Один из мужиков (не тот, который Донька, а второй) сказал:
— Как они с Дуркой-то, а, батяня? Она мыкает, он гугукает. Умора. Охрим-то тады шутканул, а? «Дурка, грит, собе жаниха присватала. Баска будет семейка — Дурень да Дурка».
И погладил бороду рукой, что, должно быть, означало в Строгановке крайнюю степень легкомыслия, потому что староста одернул весельчака:
— Ты зубы-то не скаль. Или забыл, чаво после было?
— А что после было? — тут же поинтересовался Долинин.
Строгановцы переглянулись.
— Да прогнали мы татарина, — сказал староста. — Так-оно, отсизовали как следоват, в шургу башкой сунули, да хлестунами за околицу.
— Что они сделали? — беспомощно оглянулся на монашку Сергей Сергеевич.
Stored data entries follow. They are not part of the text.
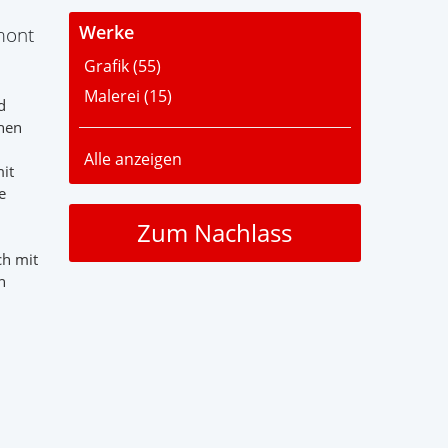
Werke
mont
Grafik (
55
)
Malerei (
15
)
d
ehen
Alle anzeigen
it
e
Zum
Nachlass
ch mit
n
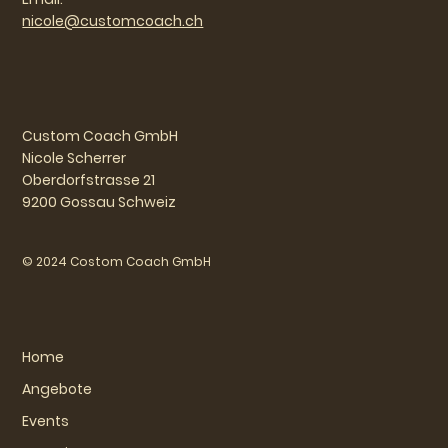
nicole@customcoach.ch
Custom Coach GmbH
Nicole Scherrer
Oberdorfstrasse 21
9200 Gossau Schweiz
© 2024 Costom Coach GmbH
Home
Angebote
Events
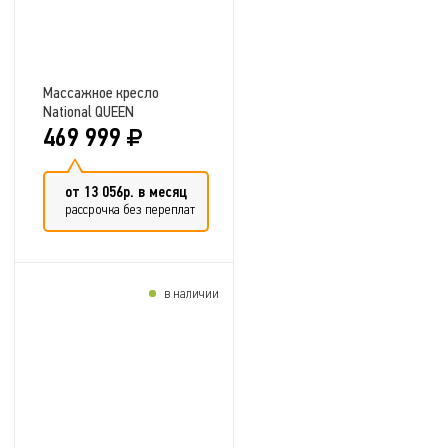
Массажное кресло
National QUEEN
469 999
от 13 056р. в месяц
рассрочка без переплат
в наличии
Добавить в сравнение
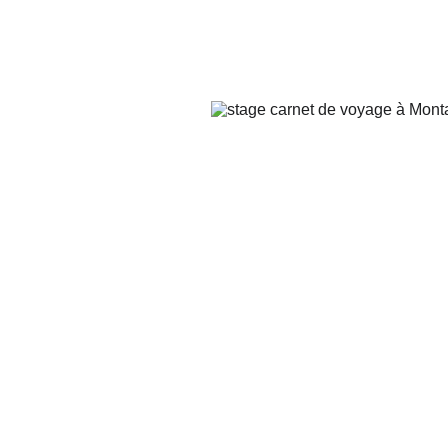
Accueil
A propos de mo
— Избили до полусмерти, окунули в выгребную яму и выгнали из деревни кнутами, — объяснила она.
— За что? — покривился на местные нравы Долинин.
— Надо было яво, паскуду, до смерти уходить, — сурово произнес староста. — Ино етюк яво татарской оторвать. Дурку, сироту убогую, котора за ним, как псюха, бегала, опоганить хотел. Носит же земля иродов. Дурка после два дни беспамятно лежала.
Сергей Сергеевич нахмурился.
— Ну а Шелухин что?
— За татарином своим в лес побег. Как мы зачали паскудника охаживать, Петька с мужиками махаться полез, не давал свово «старшого» поучить. Ну, мы и Петьке харю своротили. А как прогнали татарина в лес, Петька котомку завязал и за ним. «Пропадет он в лесу! — орал. — Он человек божий!» И боле мы Петьку не видали, до сего дня.
— А скажи-ка, дед, ино в какую сторону ушел от вас татарин? На закат, на восход, к северу ли, или, так-оно, к полуночи? — спросил Долинин.
Пелагия тихонько встала и направилась к двери.
Причин тому было две. Первая — что Сергей Сергеевич, кажется, понемногу осваивался с местной идиоматикой. А вторая заключалась в самой двери, которая вела себя загадочным образом — то приоткроется, то снова затворится, хотя сквозняка не было.
Выскользнув в темные сени, монахиня повертела головой и заметила в углу, за сундуком, некую тень.
Подошла, присела на корточки.
— Не бойся, вылезай.
Из-за сундука высунулась растрепанная голова. В темноте светились два широко раскрытых глаза.
— Ну, что спряталась? — ласково сказала Пелагия дурочке. — Ты зачем подслушивала?